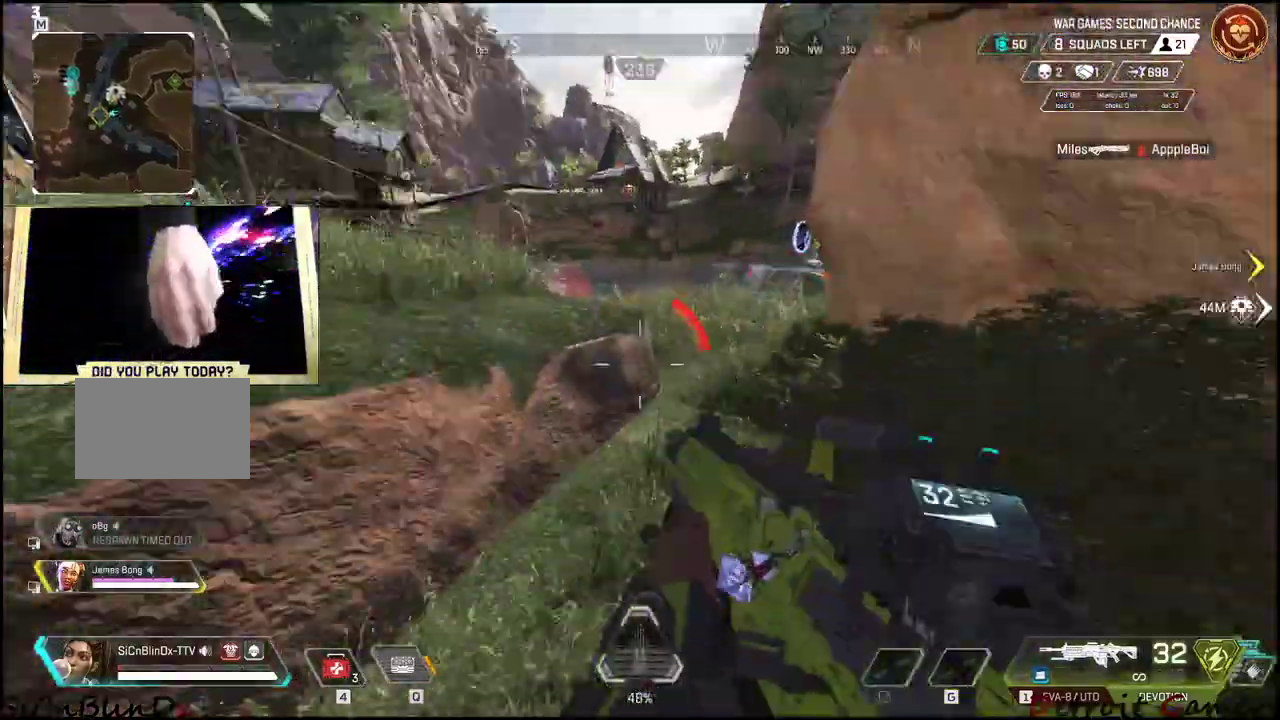
{"keys": ["shift", "w"], "events": [[133, "w", "down"], [216, "a", "up"], [216, "shift", "down"]]}
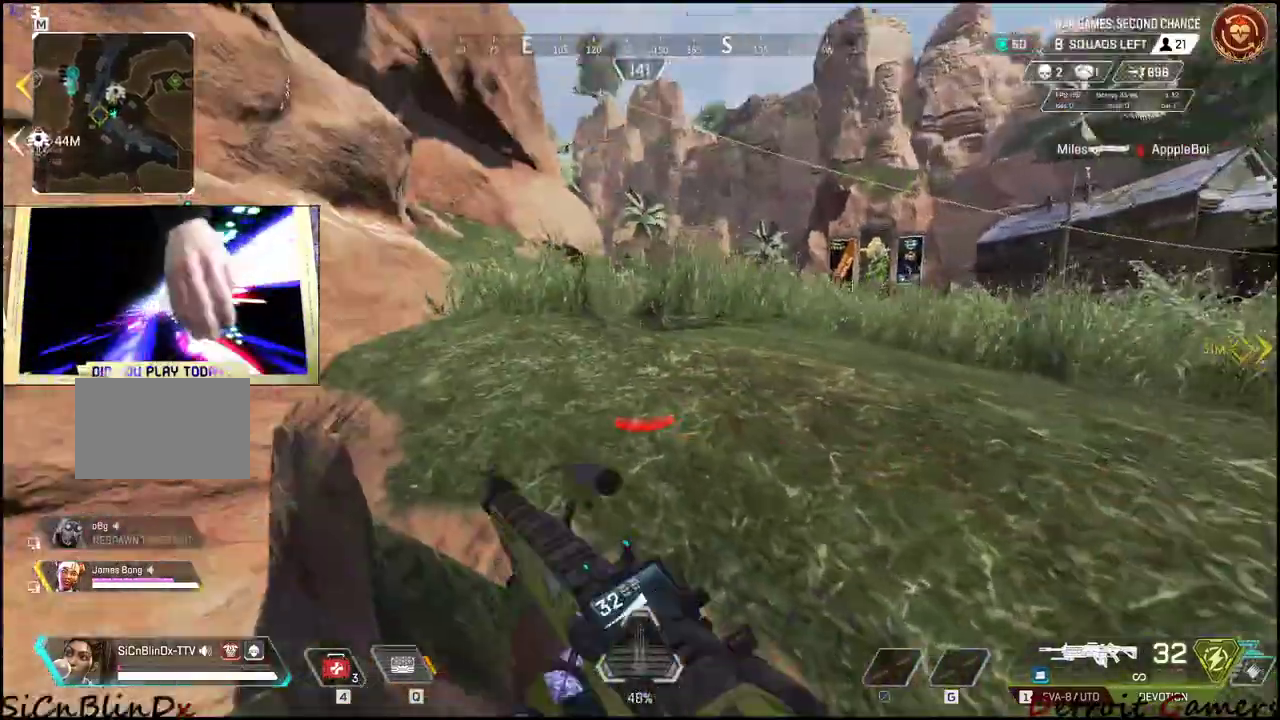
{"keys": ["shift", "w"], "events": [[100, "a", "down"], [100, "space", "down"], [183, "a", "up"], [283, "space", "up"]]}
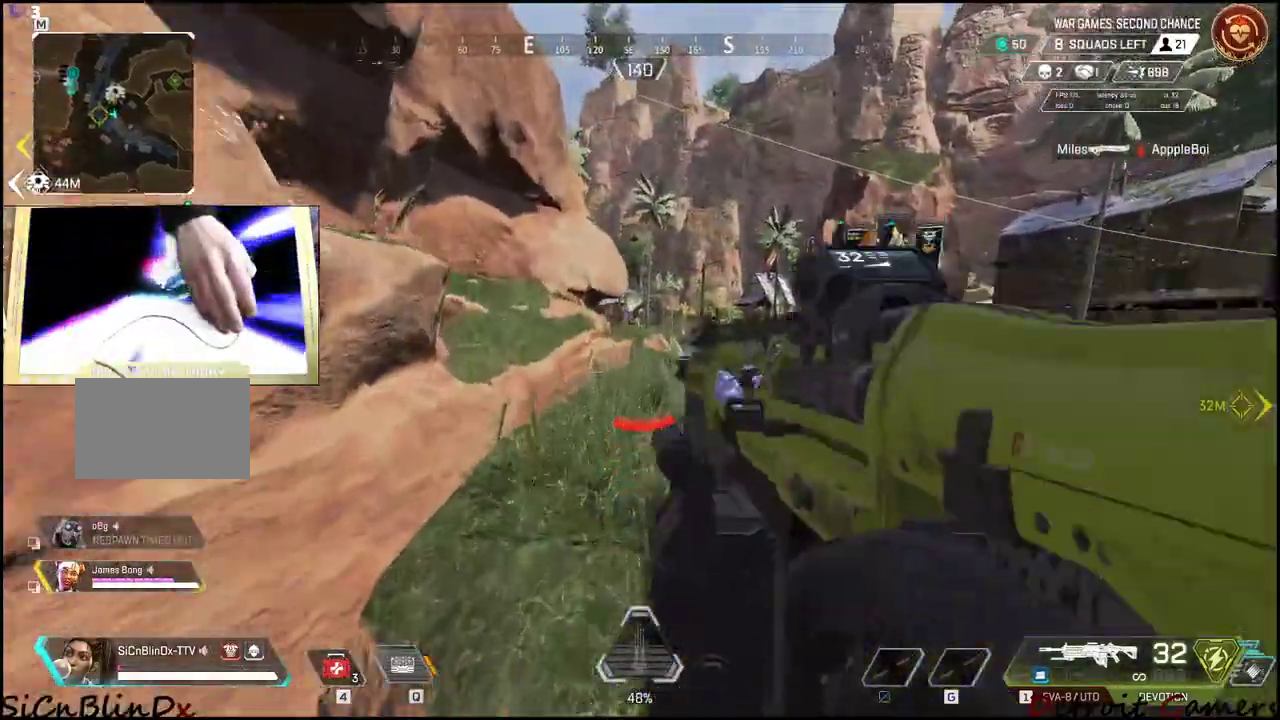
{"keys": ["w"], "events": [[116, "shift", "up"]]}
====
- About this task: Pictures stay out; the data above is to be returned exactly.

- Result below:
{"keys": ["shift", "w"], "events": [[133, "w", "down"], [216, "a", "up"], [216, "shift", "down"]]}
{"keys": ["shift", "w"], "events": [[100, "a", "down"], [100, "space", "down"], [183, "a", "up"], [283, "space", "up"]]}
{"keys": ["w"], "events": [[116, "shift", "up"]]}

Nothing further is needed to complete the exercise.